My, how “times” have changed.

15 February, 2013

In the “Legal Pad of Thoughts” (see last blog) is an entry about a clock. It seems when Cromer’s moved into the brick and mortar store at 1235 Assembly, we had a Western Union clock. Western Union would feed a wire from their company to any business that needed a clock for the cost of $1.00 per month. (This was before electric clocks). A signal would correct any discrepancies in time each hour on the hour. Though I have a clock about the same size as that old Western Union clock in my office, today we generally rely on our cell phones to tell us the time or let us know where we need to be.

-Carolette Cromer Turner

78 Years of Loving Our Customers and Staff

08 February, 2013

Recently I came upon an old legal pad with notes from my uncle which thankfully validated my previous memories about our business. One of the points of interest that stood out to me was that Cromer’s never had segregated restrooms or water fountains. In my uncle’s notes he states that up to 50 peanut hucksters (men mostly who sold peanuts on the street) would come by daily to use the restroom and to fill their cups with water. My grandfather always believed in treating all people fairly. Everyone was given the same courteous service no matter race or creed, customer or employee. We continue to offer the same kind of service today at Cromer’s. Whether a person purchases a two thousand dollar piece of equipment or a $1.00 bag of peanuts, everyone is important who takes the time to walk into my business.

-Carolette Cromer Turner

Taking over the National Guard Armory

18 January, 2013

To the left of the original building we leased and across an alley was the National Guard Armory Building. When that was vacated (I believe in the early 60’s) we leased that building for our warehouse, shipping and printing departments. It was three stories tall with only stairs to move products up and down.
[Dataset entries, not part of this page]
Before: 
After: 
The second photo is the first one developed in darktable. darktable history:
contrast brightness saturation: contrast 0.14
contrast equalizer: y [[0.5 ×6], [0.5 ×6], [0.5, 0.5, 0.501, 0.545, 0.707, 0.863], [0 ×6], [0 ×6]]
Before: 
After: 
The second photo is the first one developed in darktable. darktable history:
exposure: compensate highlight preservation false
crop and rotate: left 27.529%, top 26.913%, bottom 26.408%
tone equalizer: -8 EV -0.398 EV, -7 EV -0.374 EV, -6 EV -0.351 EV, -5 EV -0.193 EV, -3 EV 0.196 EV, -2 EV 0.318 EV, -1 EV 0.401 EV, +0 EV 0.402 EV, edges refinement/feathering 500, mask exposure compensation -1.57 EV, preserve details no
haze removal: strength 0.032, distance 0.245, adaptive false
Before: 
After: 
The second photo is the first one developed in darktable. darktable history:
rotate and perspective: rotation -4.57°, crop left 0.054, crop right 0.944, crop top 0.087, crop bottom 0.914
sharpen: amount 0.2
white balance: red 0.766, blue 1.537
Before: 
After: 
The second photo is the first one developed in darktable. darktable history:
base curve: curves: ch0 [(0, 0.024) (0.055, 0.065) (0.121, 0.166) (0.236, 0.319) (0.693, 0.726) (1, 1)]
I still have visions of men being hired off the street to unload trucks with fifty pound bags of popcorn and moving them into the warehouse. Today that building houses The Vista Bank.

-Carolette Cromer Turner

A Hole in the Wall Means a BIGGER Cromer’s

11 January, 2013

The showroom space for concession equipment and supplies, vending equipment and supplies and now bingo equipment and supplies was quickly filling up. Customers began asking for more products in the novelty line for school and church carnivals. In the early sixties, the building that served as a gas station and auto supply business was becoming vacant so guess what? We cut another hole through another wall and we leased the space that would be known as our Wholesale/ Retail Showroom until a tragic fire destroyed it in December 1993.